▶ **Task brief**
Can you transcribe the part of the material that opens with the line containing "animals and people." and closes with the line containing "ContempoSuits.com and May Not Be Used.", keeping every line unchanged and leaving out the pictures?

┄┄┄┄┄┄┄┄┄┄

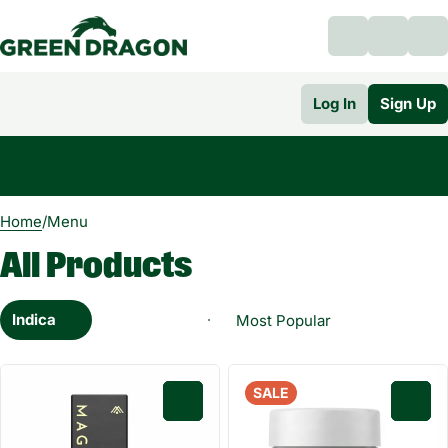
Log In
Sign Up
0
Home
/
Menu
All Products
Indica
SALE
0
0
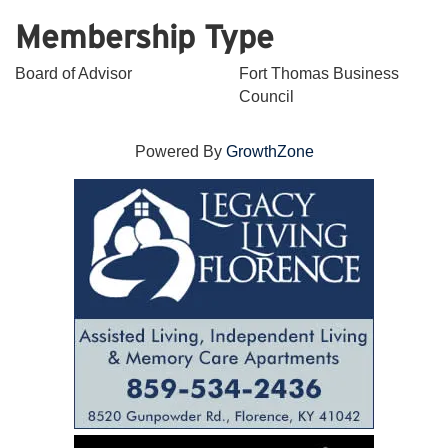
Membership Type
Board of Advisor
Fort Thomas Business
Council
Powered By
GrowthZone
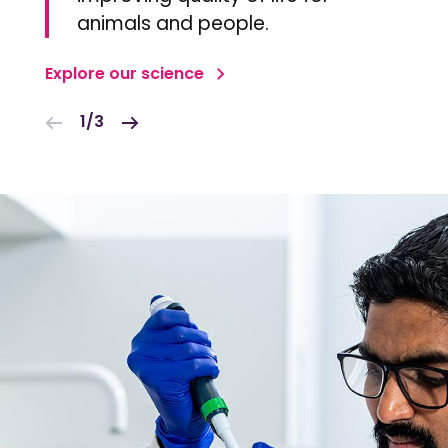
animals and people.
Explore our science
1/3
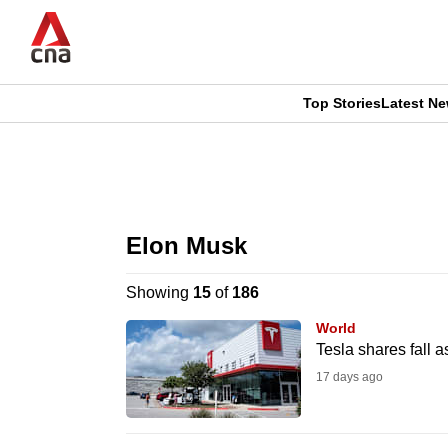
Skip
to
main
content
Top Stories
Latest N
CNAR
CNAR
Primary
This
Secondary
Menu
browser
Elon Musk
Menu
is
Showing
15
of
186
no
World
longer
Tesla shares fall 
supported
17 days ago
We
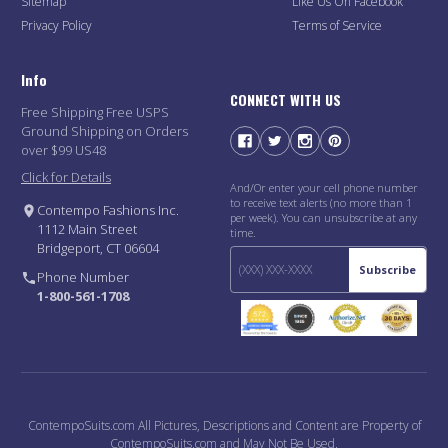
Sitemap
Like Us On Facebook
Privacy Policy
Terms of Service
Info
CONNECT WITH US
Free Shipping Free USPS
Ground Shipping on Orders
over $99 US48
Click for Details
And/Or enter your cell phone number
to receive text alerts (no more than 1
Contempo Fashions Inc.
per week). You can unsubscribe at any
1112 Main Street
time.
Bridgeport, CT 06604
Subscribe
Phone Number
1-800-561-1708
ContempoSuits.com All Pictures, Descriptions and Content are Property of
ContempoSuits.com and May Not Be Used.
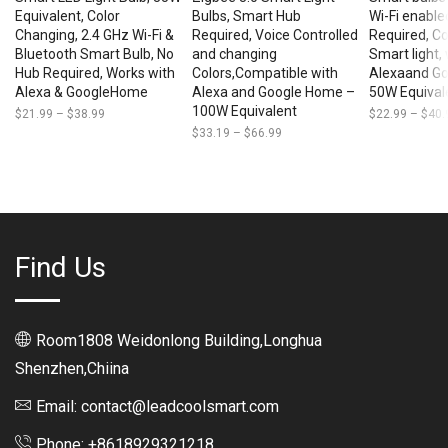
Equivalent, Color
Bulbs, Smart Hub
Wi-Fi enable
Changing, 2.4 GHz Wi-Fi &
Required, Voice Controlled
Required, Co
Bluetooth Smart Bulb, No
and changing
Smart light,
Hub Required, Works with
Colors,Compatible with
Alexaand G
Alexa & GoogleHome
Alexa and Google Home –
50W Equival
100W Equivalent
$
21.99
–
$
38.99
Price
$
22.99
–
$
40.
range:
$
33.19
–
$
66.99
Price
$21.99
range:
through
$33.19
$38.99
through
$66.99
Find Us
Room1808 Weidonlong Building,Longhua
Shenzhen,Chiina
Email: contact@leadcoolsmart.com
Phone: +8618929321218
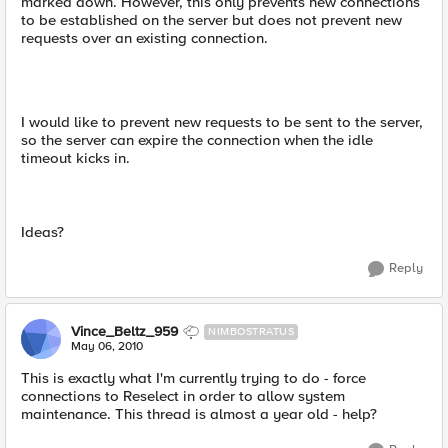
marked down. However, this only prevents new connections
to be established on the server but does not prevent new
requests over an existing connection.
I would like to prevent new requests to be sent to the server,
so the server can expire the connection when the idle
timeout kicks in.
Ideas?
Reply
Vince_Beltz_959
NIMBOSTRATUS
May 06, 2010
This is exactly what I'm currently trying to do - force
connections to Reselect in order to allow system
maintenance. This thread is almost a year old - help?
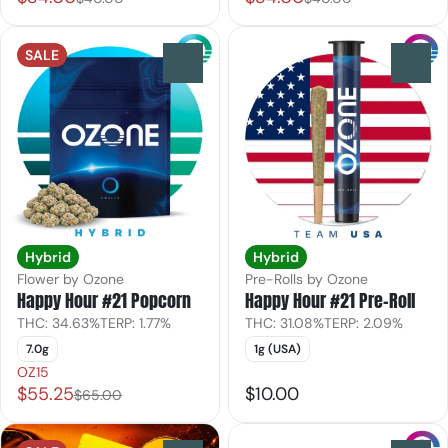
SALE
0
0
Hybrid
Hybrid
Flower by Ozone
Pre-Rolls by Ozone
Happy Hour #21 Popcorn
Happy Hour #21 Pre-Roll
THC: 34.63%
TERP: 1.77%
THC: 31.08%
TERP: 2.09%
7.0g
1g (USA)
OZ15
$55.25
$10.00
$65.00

┄┄┄┄┄┄┄┄┄┄

▶ **Exercise response**
animals and people.
Explore our science
1/3
Skip
to
main
content
Top Stories
Latest N
CNAR
CNAR
Primary
This
Secondary
Menu
browser
Elon Musk
Menu
is
Showing
15
of
186
no
World
longer
Tesla shares fall 
supported
17 days ago
We
Sitemap
Like Us On Facebook
Privacy Policy
Terms of Service
Info
CONNECT WITH US
Free Shipping Free USPS
Ground Shipping on Orders
over $99 US48
Click for Details
And/Or enter your cell phone number
to receive text alerts (no more than 1
Contempo Fashions Inc.
per week). You can unsubscribe at any
1112 Main Street
time.
Bridgeport, CT 06604
Subscribe
Phone Number
1-800-561-1708
ContempoSuits.com All Pictures, Descriptions and Content are Property of
ContempoSuits.com and May Not Be Used.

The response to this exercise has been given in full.